Allergic conjunctivitis: Topical ocular antihistamine eye drops can help your patient recover from the effects of allergic conjunctivitis.

References

1 Thomson Reuters Medstat Marketscan Data, 2005.

2 McMinn PC, Stewart J, Burrell CJ. A community outbreak of epidemic keratoconjunctivitis in Central Australia due to adenovirus type 8. J Infect Di. 1991;164: 1113–1118.

3 Schepetiuk SK, Norton R, Kok T, et al. Outbreak of adenovirus type 4 conjunctivitis in South Australia. J Med Virol. 1993 ;41:316‐8.

4 Colon LE. Keratoconjunctivitis due to adenovirus type 8: report on a large outbreak. Ann Ophthalmol. 1991;23:63‐5.

5 Richmond S, Burman R, Crosdale E, et al. A large outbreak of keratoconjunctivitis due to adenovirus type 8. J Hyg (Lond). 1984;93:285‐91.

6 Butt AL, Chodosh J. Adenoviral keratoconjunctivitis in a tertiary care eye clinic.
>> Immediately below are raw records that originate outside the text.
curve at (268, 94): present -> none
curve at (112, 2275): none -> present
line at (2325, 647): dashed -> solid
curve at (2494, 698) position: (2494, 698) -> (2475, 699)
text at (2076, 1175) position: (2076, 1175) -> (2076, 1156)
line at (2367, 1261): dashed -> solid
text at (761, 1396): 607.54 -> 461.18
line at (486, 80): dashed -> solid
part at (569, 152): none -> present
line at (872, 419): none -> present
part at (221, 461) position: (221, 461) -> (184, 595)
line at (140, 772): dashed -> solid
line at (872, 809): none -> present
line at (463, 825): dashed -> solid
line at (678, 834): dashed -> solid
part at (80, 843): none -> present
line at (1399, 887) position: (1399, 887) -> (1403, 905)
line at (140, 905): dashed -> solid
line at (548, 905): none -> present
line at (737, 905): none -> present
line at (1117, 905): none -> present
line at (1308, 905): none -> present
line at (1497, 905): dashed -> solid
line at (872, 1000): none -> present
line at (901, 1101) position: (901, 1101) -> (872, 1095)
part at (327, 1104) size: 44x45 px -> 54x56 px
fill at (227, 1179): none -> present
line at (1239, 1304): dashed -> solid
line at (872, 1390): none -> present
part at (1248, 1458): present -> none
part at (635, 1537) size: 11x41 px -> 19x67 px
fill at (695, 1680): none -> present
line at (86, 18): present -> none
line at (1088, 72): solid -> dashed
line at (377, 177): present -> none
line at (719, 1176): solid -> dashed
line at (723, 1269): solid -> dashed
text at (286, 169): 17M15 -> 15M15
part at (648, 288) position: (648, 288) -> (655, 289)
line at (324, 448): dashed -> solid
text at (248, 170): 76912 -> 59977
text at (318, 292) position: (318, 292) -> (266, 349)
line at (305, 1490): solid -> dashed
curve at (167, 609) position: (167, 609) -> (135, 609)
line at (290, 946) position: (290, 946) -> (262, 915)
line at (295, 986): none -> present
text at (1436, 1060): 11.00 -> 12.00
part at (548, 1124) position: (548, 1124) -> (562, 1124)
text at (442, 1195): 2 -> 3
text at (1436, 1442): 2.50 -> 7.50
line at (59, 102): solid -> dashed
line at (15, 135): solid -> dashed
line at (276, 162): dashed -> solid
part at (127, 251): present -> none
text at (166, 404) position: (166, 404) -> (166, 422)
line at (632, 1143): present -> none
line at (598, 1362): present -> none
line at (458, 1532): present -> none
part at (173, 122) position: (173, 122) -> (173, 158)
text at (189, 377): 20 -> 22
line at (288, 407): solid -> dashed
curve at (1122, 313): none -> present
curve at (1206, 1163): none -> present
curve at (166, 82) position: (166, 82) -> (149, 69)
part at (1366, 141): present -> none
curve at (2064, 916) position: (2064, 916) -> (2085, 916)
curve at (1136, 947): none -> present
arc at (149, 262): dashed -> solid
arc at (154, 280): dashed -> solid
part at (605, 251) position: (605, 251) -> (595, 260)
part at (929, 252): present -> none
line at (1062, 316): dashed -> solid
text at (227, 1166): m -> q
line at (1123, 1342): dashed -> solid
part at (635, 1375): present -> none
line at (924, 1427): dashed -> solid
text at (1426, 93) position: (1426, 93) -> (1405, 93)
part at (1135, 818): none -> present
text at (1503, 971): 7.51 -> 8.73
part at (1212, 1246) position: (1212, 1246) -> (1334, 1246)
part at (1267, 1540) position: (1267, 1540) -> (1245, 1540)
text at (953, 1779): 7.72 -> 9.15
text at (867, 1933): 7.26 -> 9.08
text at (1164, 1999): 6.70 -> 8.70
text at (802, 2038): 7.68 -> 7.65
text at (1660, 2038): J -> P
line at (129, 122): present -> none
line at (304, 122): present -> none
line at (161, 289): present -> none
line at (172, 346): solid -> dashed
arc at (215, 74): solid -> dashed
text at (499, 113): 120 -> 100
Cornea. 2006;25:199-202.

7 Hyde KJ, Berger ST. Epidemic keratoconjunctivitis and lacrimal excretory system obstruction. Ophthalmology. 1988;95:1447-1449.

8 Hammer LH, Perry HD, Donnenfeld ED, et al. Symblepharon formation in epidemic keratoconjunctivitis. Cornea. 1990;9:338-340.

9 Everitt H, Little P. How do GP’s diagnose and manage acute infective conjunctivitis? A GP survey. Fam Pract. 2002;19:658-60.